*** Study text ***

If you asked me last year about the title of design editor, I would’ve probably ignored anything to do with myself and my awards, the dozens of magazines I’d scrupulously designed and laid out, or the hundreds of illustrations I created over the years.

Instead, I’d probably tell you about the design editors of the 139th board. The night I opened Adobe InDesign for the first time, when Collin showed me how to make a dropcap, and I was oblivious to how much this app would dominate my life. Or the one spent chipping through my first A1, sitting beside Lilian as she illustrated the cover of that year’s housing guide on the now incredibly broken design couch. Maybe about hot pot with Design 140, the subsequent board, and christening every Wednesday night by listening to Clairo’s “Sofia” with Sophia. How I came to adore 34th Street Magazine as I executed Wei-An’s genius packages, a testament to her ingenuity as a fellow designer-cognitive scientist. Falling in love with digital art all over again, watching Janine and Emmi school me in Procreate and Photoshop, and laughing through long production nights thanks to Anish and Katrina’s biting humor.

However, above all, I’d fixate on how much I wasn’t like these incredible, talented people. How unearned this title was.

My life has been defined by serendipity. Growing up in New York City meant applying to elementary, middle, and high school. And with that came questions about my long-term goals, the cultivation of extracurricular activities, and the curation of my identity and ‘story.’ Weirdly enough, I don’t think I ever really intended to curate this kind of identity for myself; it just kind of happened. Through miracle after miracle, I managed to claw my way up school to school — and eventually off Penn’s waitlist — picking up debate in middle school because my crush was in it, going to random club meetings to skirt my curfew, and even graduating high school with an associate’s degree — all on a whim.

*** Raw data ***

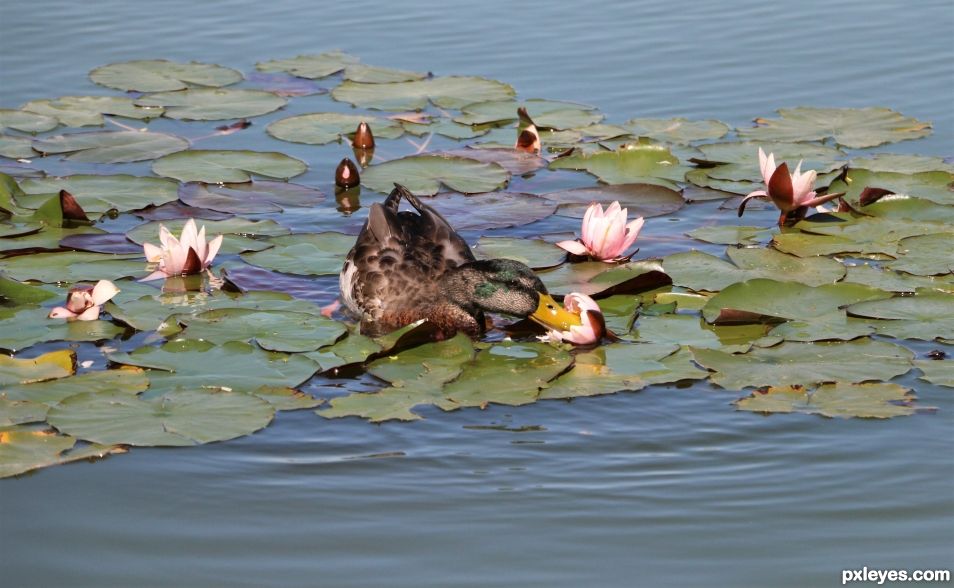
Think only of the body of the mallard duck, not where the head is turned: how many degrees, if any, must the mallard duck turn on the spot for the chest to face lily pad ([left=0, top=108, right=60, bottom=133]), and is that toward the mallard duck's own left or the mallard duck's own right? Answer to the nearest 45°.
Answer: approximately 180°

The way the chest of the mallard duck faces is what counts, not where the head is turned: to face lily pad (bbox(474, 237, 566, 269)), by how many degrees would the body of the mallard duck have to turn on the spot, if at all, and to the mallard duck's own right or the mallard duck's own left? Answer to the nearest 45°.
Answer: approximately 90° to the mallard duck's own left

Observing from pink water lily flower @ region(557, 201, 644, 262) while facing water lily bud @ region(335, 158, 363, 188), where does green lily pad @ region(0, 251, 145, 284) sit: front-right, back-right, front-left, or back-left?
front-left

***

Pick up the design editor essay after its last sentence and write what comes next.

# Answer box
Unfortunately, the luck seemed to have run out. Stumbling into design editorship with this aimlessness and lack of ambition was terrifying. Everything that could go wrong, went wrong — the designers I came up with left and moved on, and I was left to rebuild from nothing. The long nights and the hours spent planning revealed to me more than I’d ever anticipated: how socially motivated I am for someone so ridiculously lonely.

I realized some fairly obvious things; namely, that community not only takes time and effort, but also can’t be forced. I spent many a production night resenting the empty design pit, and even today, I lament that, despite all the tortured nights and Sunday meetings, I never found my footing within Street. No amount of admiration I harbored would be enough to truly bond me to the people I idolized, let alone transform me into them.

Thus, I gave up on trying to emulate the greats. Jaded, designing for Street sometimes felt transactional and embarrassing, with every difficult production night serving as a constant reminder of my social ineptitude and isolation.

So, when asked that innocuous question by Alex, something clicked. That my constant anxiety about filling big shoes and fitting into small circles mattered to no one but me. That just as Collin and Lilian shaped my freshman year, in some part, I’d done the same for this new class of designers.

I find myself admiring the current design board, now double the size of my own. During bustling production nights spearheaded by Kate and Annelise, laughter has returned to the design pit. Alex, Andy, and Kiki’s tag-teamed spreads, Julia and Amy’s gorgeous illustrations, and Chenyao and Eunice’s photo manipulations are such a welcome breath of fresh air. At long last, I find myself once again holed up in the office, laughing the night away, long after prod’s ended, this time surrounded by all these new faces — relishing in the fact that I, at least in some small way, helped make this happen. That, despite my woes, the giant “Luigi Loves Design 141” flag was a worthwhile investment, and my quirks and eccentricities might’ve been charming, after all.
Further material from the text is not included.